Tag Archives: The Little Mermaid

Even a Princess can kick ass

By Lauren Linhard
ArtsPost Staff Writer

Once upon a time there was a beautiful Princess and she met a handsome Prince. When danger came to the kingdom, the daring Prince saved the fair Princess. They fell deeply in love and got married. And they all lived happily ever after…or not.

Ever wonder what really happened after the happy couple rode into the sunset? Or better yet, what dirty secrets did the Disney Princess stories leave out? Maybe The Little Mermaid lost more than her voice. Maybe her beloved prince wasn’t such a nice guy. And maybe Princesses were meant to kick ass.

In the spirit of adventure, friendship and (of course) girl power, Jim C. Hines has written “The Mermaid’s Madness,” a twist on the old Disney classic. The true story of “The Little Mermaid” is told through the eyes of fellow princesses Snow White, Sleeping Beauty and Cinderella. The tale begins after the movie has ended, but instead of a marriage, Ariel, referred to in the book as Lirea, has killed her Prince. Angry and confused, she begins to hear voices. Returning to the sea, she gathers the tribes of Merfolk and declares war on the humans.

Hines certainly gets points for his alternative depiction of the Princesses. Magical powers like singing or talking to animals, which were originally considered feminine, save the day. The gifts that the fairies bestowed on Sleeping Beauty make her undefeatable (not to mention that she is a martial arts expert). Snow White is a powerful sorceress, drawing strength from the magic mirror. And Cinderella, now married to the Prince of Lorindar, controls the sharks and sea-creatures for protection. Basically they are the Charlie’s Angels of fairytales. Rather than the type of Princess every little girl wants to grow-up to be, we have the strong Queens that women want to be.

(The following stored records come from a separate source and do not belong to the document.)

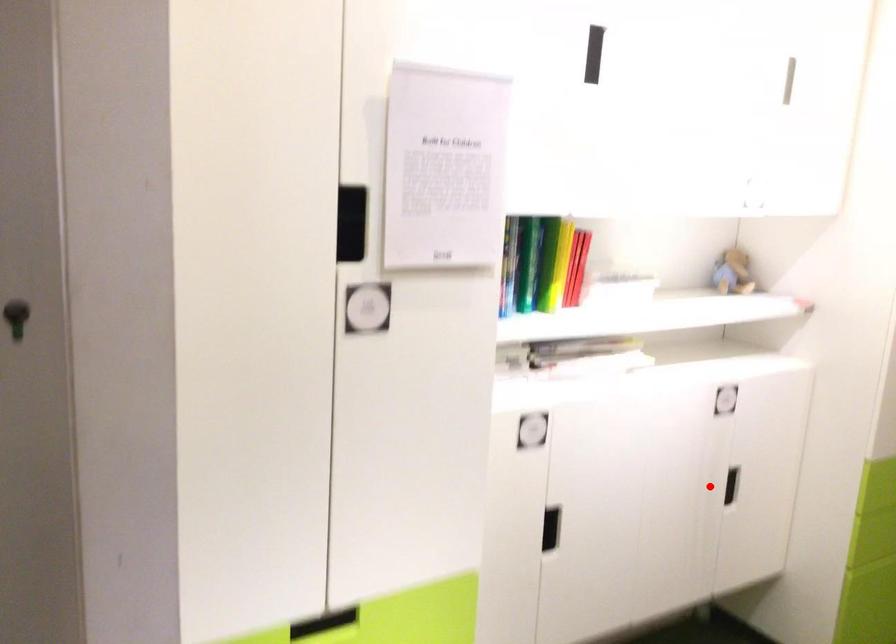
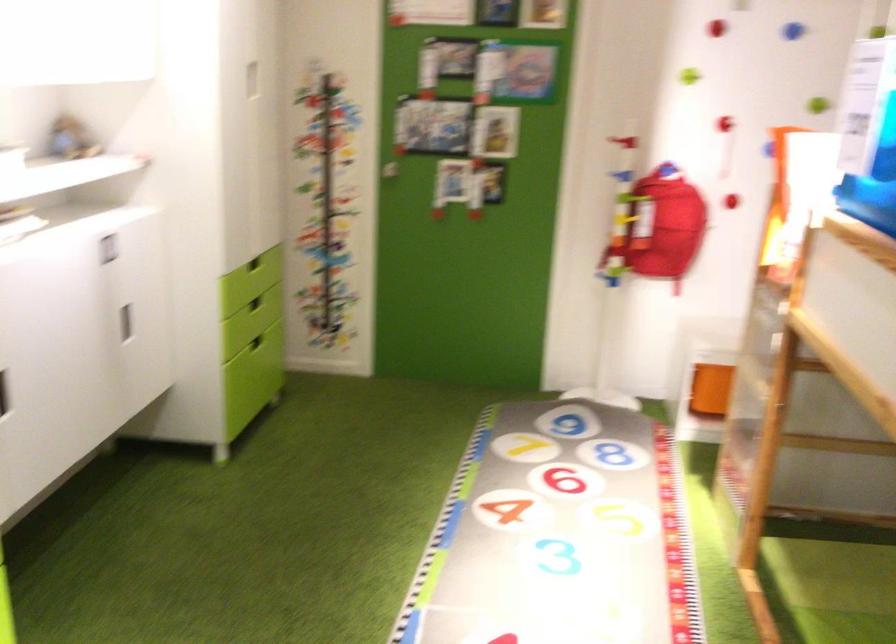
Find the pixel in the second image that matches the highlighted location in the first image.

(125, 323)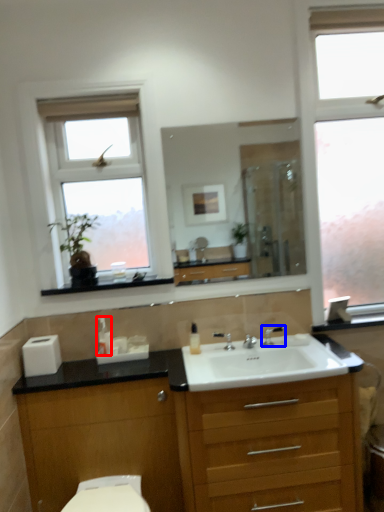
Question: Which point is closer to the camera, soap dispenser (highlighted by a red box) or tap (highlighted by a blue box)?

Choices:
 (A) soap dispenser
 (B) tap

Answer: (A)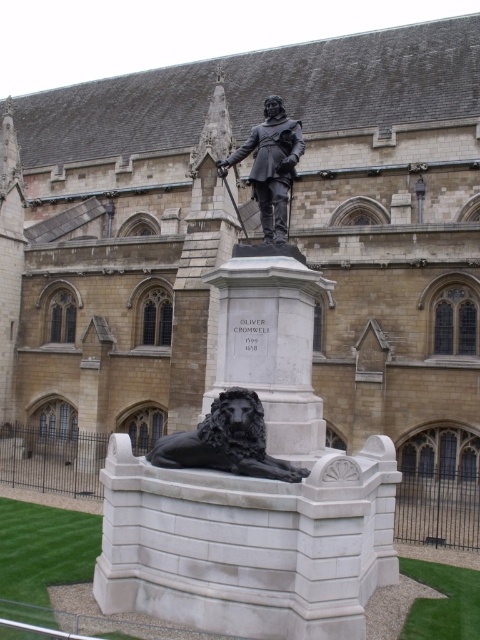
You are standing in front of the statue of Oliver Cromwell and want to take a photo of both the black polished stone lion at lower center and the bronze statue at center. Which object should you focus on first to ensure both are in the frame?

The black polished stone lion at lower center is closer to the viewer than the bronze statue at center, so you should focus on the bronze statue at center first to ensure both are in the frame.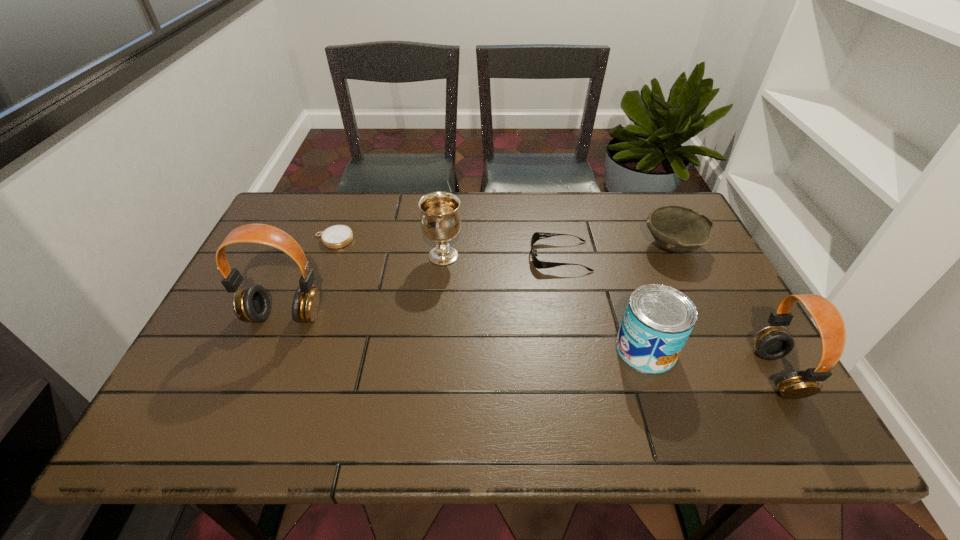
Find the location of a particular element. vacant area that lies between the bowl and the sixth tallest object is located at coordinates (616, 251).

Find the location of a particular element. The width and height of the screenshot is (960, 540). vacant space in between the fourth object from left to right and the fifth tallest object is located at coordinates (616, 251).

Where is `object that ranks as the second closest to the shortest object`? This screenshot has height=540, width=960. object that ranks as the second closest to the shortest object is located at coordinates coord(440,219).

Identify which object is the fifth closest to the shortest object. Please provide its 2D coordinates. Your answer should be formatted as a tuple, i.e. [(x, y)], where the tuple contains the x and y coordinates of a point satisfying the conditions above.

[(679, 229)]

Identify the location of vacant point that satisfies the following two spatial constraints: 1. on the front side of the third object from left to right; 2. on the left side of the fifth object from left to right. Image resolution: width=960 pixels, height=540 pixels. (435, 349).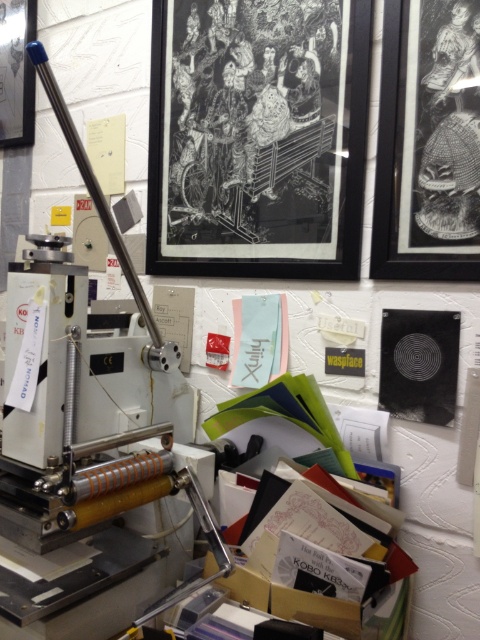
You are an art curator examining the studio layout. You notice two framed artworks on the wall. Which of the two frames, the black matte picture frame at upper right or the matte black picture frame at upper left, has a greater height?

The black matte picture frame at upper right is much taller than the matte black picture frame at upper left.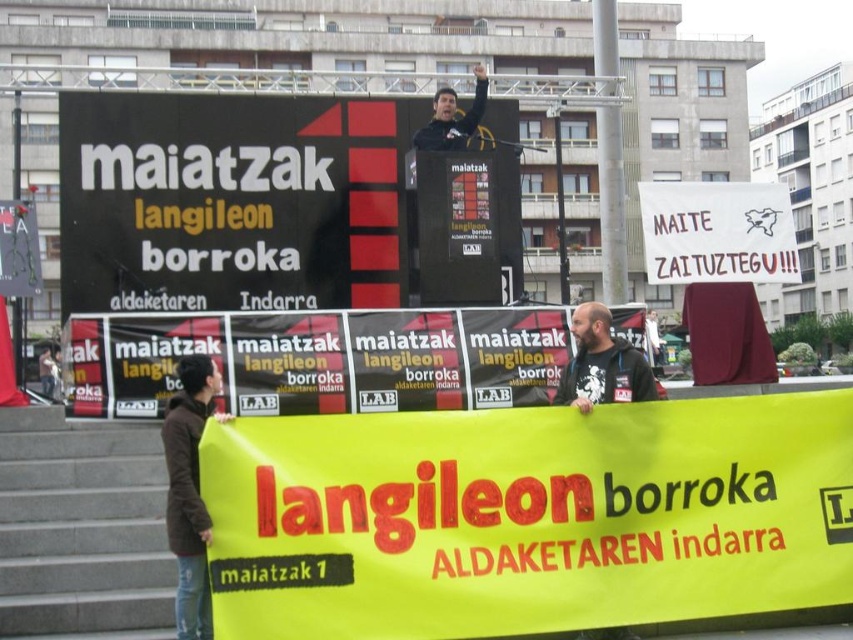
Can you confirm if yellow fabric banner at lower center is thinner than gray concrete stairs at lower left?

In fact, yellow fabric banner at lower center might be wider than gray concrete stairs at lower left.

Who is lower down, yellow fabric banner at lower center or gray concrete stairs at lower left?

yellow fabric banner at lower center

This screenshot has height=640, width=853. In order to click on yellow fabric banner at lower center in this screenshot , I will do pos(527,516).

Locate an element on the screen. yellow fabric banner at lower center is located at coordinates (527, 516).

Which of these two, black matte scoreboard at upper center or dark gray t-shirt at center, stands shorter?

With less height is dark gray t-shirt at center.

Which of these two, black matte scoreboard at upper center or dark gray t-shirt at center, stands taller?

black matte scoreboard at upper center is taller.

Describe the element at coordinates (233, 202) in the screenshot. I see `black matte scoreboard at upper center` at that location.

Where is `black matte scoreboard at upper center`? black matte scoreboard at upper center is located at coordinates (233, 202).

I want to click on yellow fabric banner at lower center, so click(x=527, y=516).

Who is more distant from viewer, (611, 440) or (177, 435)?

Positioned behind is point (611, 440).

The image size is (853, 640). Identify the location of yellow fabric banner at lower center. (527, 516).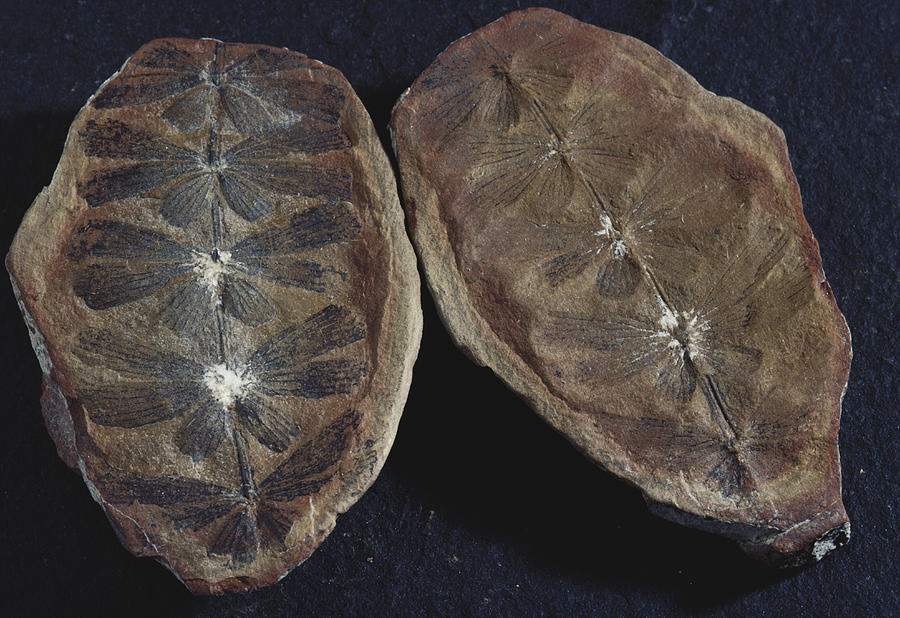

While “The Mermaid’s Madness” is fun to read, it’s not exceptionally well written. The themes of the book are adult oriented, but the writing style seems geared toward teenagers. The sentences stay relatively simple throughout, as does the dialogue. Though a lot of the conversation is witty and amusing, it can also become repetitive. Each character has a main motivation, which they constantly talk about. You could play a drinking game with the number of times Morveren (Ursella in the movie) mentions saving her granddaughter.

However, what Hines lacks in writing skill he makes up for in creativity. Developing an entire culture for the Merfolk, he describes the royal hierarchy, mating habits, migration seasons and sea magic. Expanding into the fairy world, he adds Captain Hephyra to the mix. The fairy’s tree was cut down to make the Queen’s vessel, forever bonding Hephyra to the ship.  Strong and sultry, she can sense the passionate desires of others, which causes a bit of a stir. The ship is truly fascinating because it is created of a still-living tree. To keep it thriving, the crew stores fertilizer in the lower decks. All these little magical details create an intriguing fantasy world.